Sto bene, sono felice nel fango, nevi e fatiche. Tra gli uomini della mia razza. Sono nel mio dovere; per questo sto bene. Se persevero a conquistare l’anima, la bellezza mi sarà regalata.
L’interventismo, l’impegno in guerra per Jahier non è opportunità di carriera e lucro come per molti giovani del suo tempo, ma un esercizio e una esperienza umana che può diventare letteraria. Stile frammentato, diaristico, sintetico, lirico. Alternarsi di prosa e poesia.
Giorni che la minima buona azione vale la più bella poesia.
Azione oltre alla letteratura, tanto da negare il valore supremo della poesia e superarlo con una azione, un atto umano. La valorizzazione della guerra non ha nulla dell’estetica futurista o dell’operazione maltusiana di Papini o dell’atto imperialistico: la guerra è un esercizio, una prova di vita.
Privazione, salute, uguaglianza, ubbidienza, disciplina, amore, buona coscienza.
Il soldato allora ha un ruolo nell’impresa bellica e questa esperienza ha un ruolo nella formazione dell’uomo, del giusto, del popolo. Ed il sacrificio soprattutto, la necessità del sacrificio che Jahier ritrova nei suoi alpini, in quel popolo lontano dalle lussurie cittadine, che fa quotidianamente i conti con le ostilità della montagna. Gli alpini che sono soldati avvezzi alle difficoltà perché sono abituati a fare vita attenta, sincera e parsimoniosa.

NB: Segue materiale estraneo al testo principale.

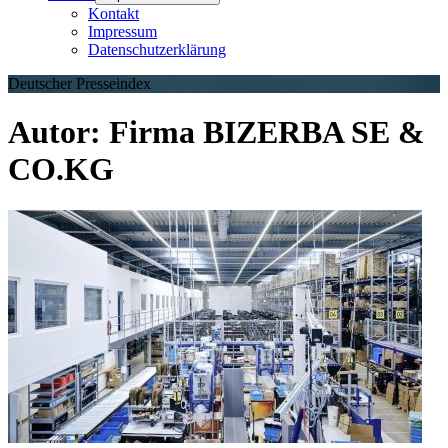
Kontakt
Impressum
Datenschutzerklärung
Deutscher Presseindex
Autor:
Firma BIZERBA SE &
CO.KG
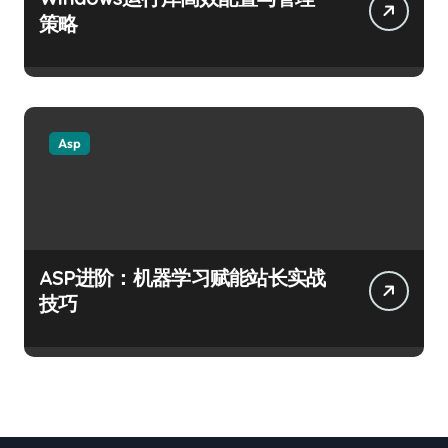
策略
Asp
ASP进阶：机器学习赋能站长实战
技巧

La guerra è un momento di crescita esistenziale per l’uomo, e la condivisione di alcune sorti e difficoltà lo fa appartenere ad un gruppo, ad un popolo. La montagna degli alpini e delle scene di guerra è tutto ciò: forza, fatica, coraggio e sofferenza in opposizione alle civiltà industriali. E qui Jahier tocca il doloroso tema dell’emigrazione italiana. Gli alpini, non solo il suo popolo ma l’idea che lui ha di essere tale, sono un popolo emigrante (si va in Germania, d’inverno, quando sui monti c’è poco da fare) che in terra d’emigrazione non mette mai le radici pronto com’è a tornare a casa e vivere la vera vita. I guadagni di queste fatiche non vengono sperperati all’estero ma si usano per comprare pezzi di terra vicino casa. Così Jahier porta la minuta e preziosa esperienza di un popolo ristretto che fa parte di quella grande proletaria che si muove, ma non speranzosa di conquistare nuove terre.